Prescribing malaria medication to patients who don’t need it wastes precious resources in a country already dealing with drug shortages. It leaves patients untreated for the real cause of their sickness. And it can lead to drug resistance, making malaria parasites harder to eliminate when people really do contract the disease.
So why do health workers ignore negative test results?
Read more, via PRI’s The World.
Judith Standley says
The following is a response from a Ugandan clinic, written for the original article. I think a very valid point is being made; sometimes people don’t come back to the clinic for a second test, or if their symptoms worsen, and in these conditions it is better to treat more people than to under-treat.
From a clinic in Uganda:
The need for febrile patients to be promptly tested by a trained medic is a key message we give and repeat for youth, adults and guardians of children. All households need to understand the dangers of fevers or dehydration being ignored – and that not all fevers are caused by malaria. In Uganda, however, malaria is a very likely cause, alongside poor hygiene. Because of the parasite’s life cycle, a negative test that hour may need retesting within 24hours.
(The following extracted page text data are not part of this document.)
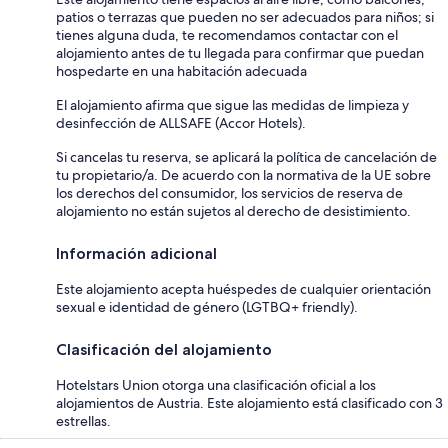
patios o terrazas que pueden no ser adecuados para niños; si
tienes alguna duda, te recomendamos contactar con el
alojamiento antes de tu llegada para confirmar que puedan
hospedarte en una habitación adecuada
El alojamiento afirma que sigue las medidas de limpieza y
desinfección de ALLSAFE (Accor Hotels).
Si cancelas tu reserva, se aplicará la política de cancelación de
tu propietario/a. De acuerdo con la normativa de la UE sobre
los derechos del consumidor, los servicios de reserva de
alojamiento no están sujetos al derecho de desistimiento.
Información adicional
Este alojamiento acepta huéspedes de cualquier orientación
sexual e identidad de género (LGTBQ+ friendly).
Clasificación del alojamiento
Hotelstars Union otorga una clasificación oficial a los
alojamientos de Austria. Este alojamiento está clasificado con 3
estrellas.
For the community medic, such as Annet at Hope Clinic Lukuli, the danger is that the patient will not return for that second malaria test. This leads to the understandable pressure, and medical ethics dilemma, that presumptive treatment of malaria for that patient will not harm that patient but could protect them over the coming 24 hours. Intermittent Preventive Treatment for Malaria (IPTM) is a national directive during pregnancy – so being asked not to treat a febrile child is hard for medics to accept. Other causes of fever, including pneumonia and meningitis, can be screened for at the clinic during the laboratory’s daytime work but at night reliance is placed on malaria Rapid Diagnostic Tests (RTDs).